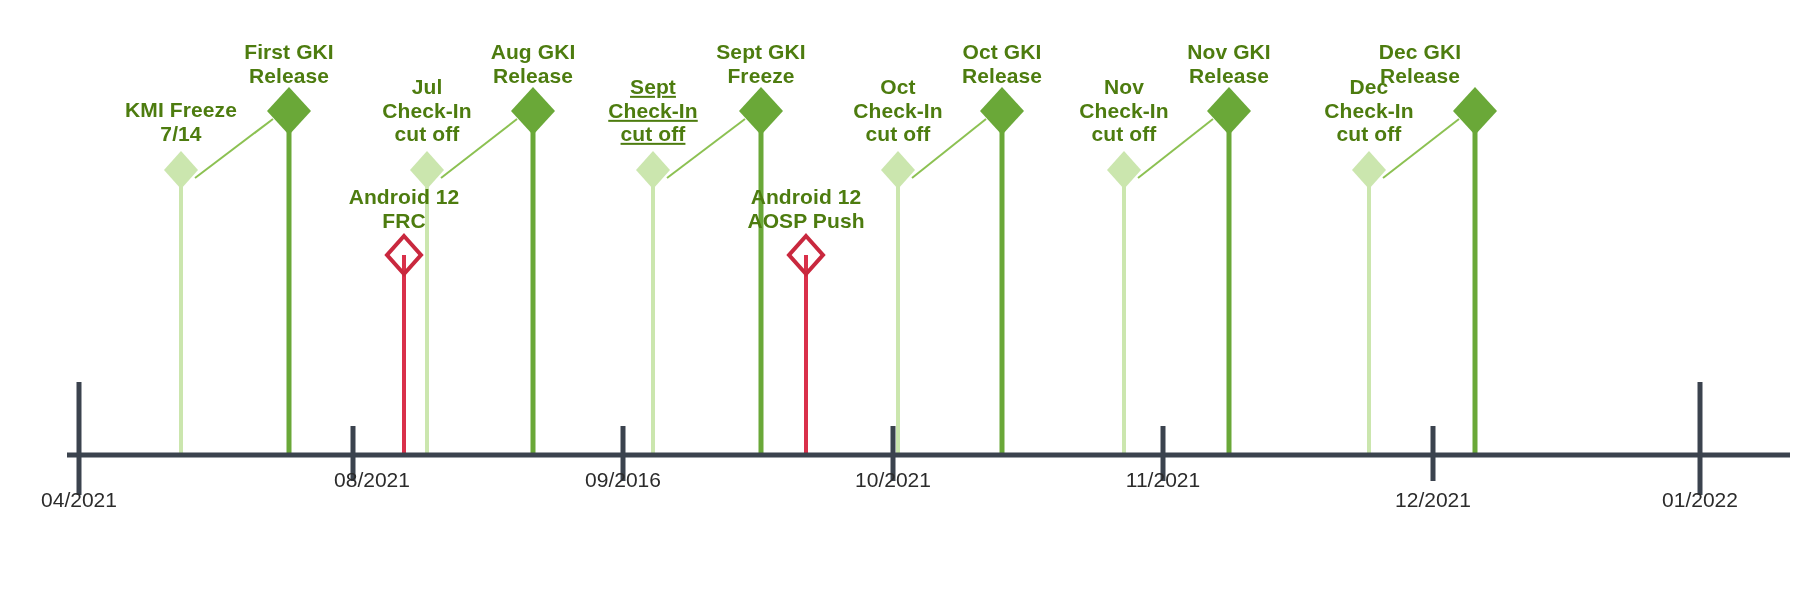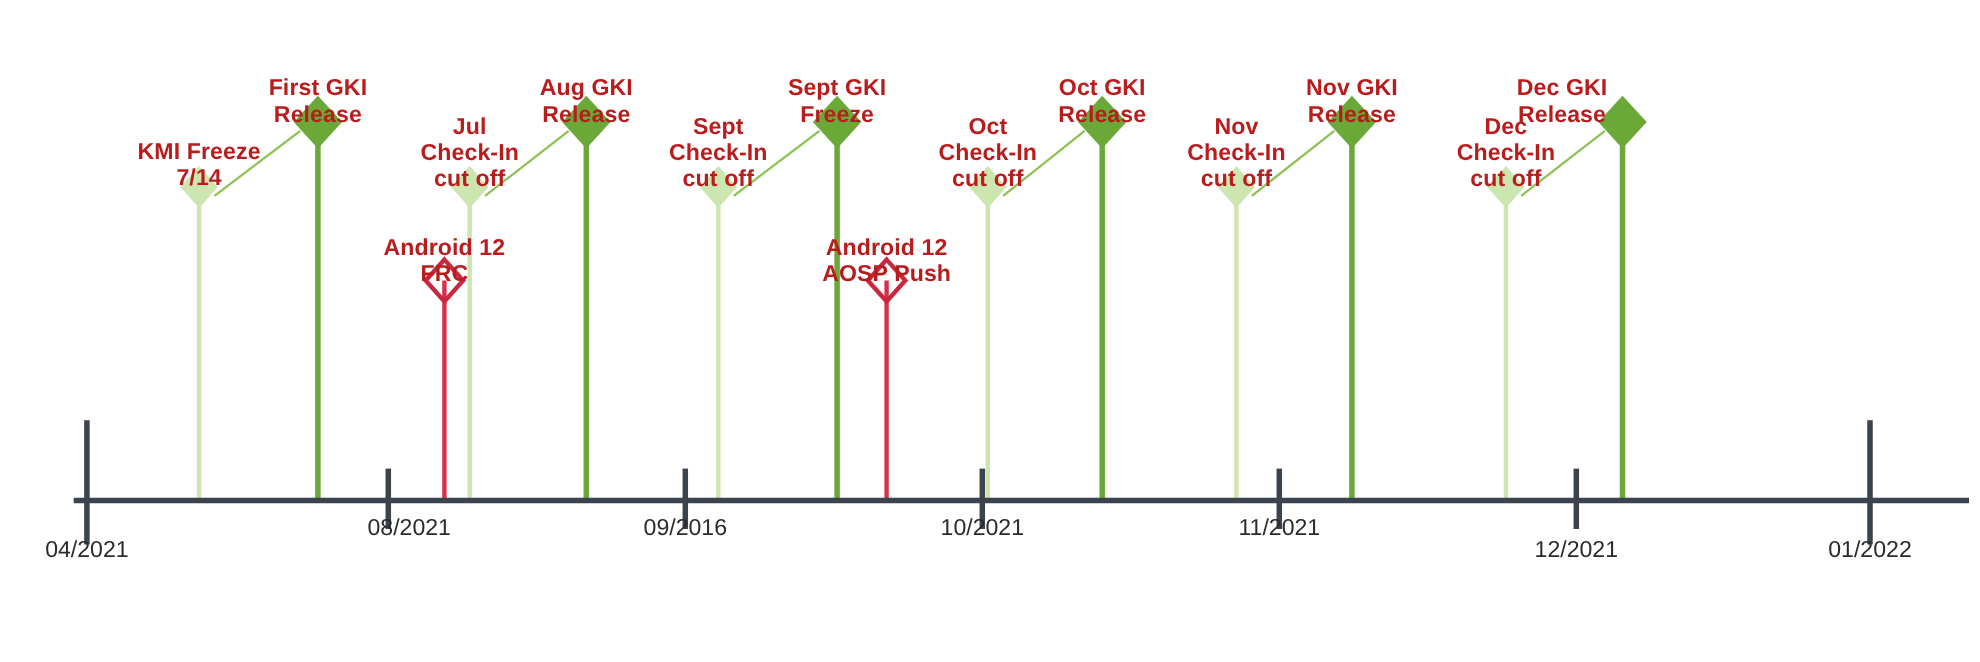--- a/index.html
+++ b/index.html
@@ -31,13 +31,12 @@
     font-family: "Liberation Sans", sans-serif;
     font-size: 21px;
     font-weight: bold;
-    color: #b91c1c;
+    color: #4d7c0f;
     line-height: 1.13;
     text-align: center;
     white-space: pre-line;
     transform: translate(-50%, -100%);
     letter-spacing: 0.1px;
-    margin-top: 29px;
   }
   .tick-label {
     position: absolute;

##########

→ **Exercise requirements**: Copy out, word for word, only the lines from the one with "letter-spacing: 0.1px;" through the last line of the material above.

→ **Exercise response**:
     letter-spacing: 0.1px;
-    margin-top: 29px;
   }
   .tick-label {
     position: absolute;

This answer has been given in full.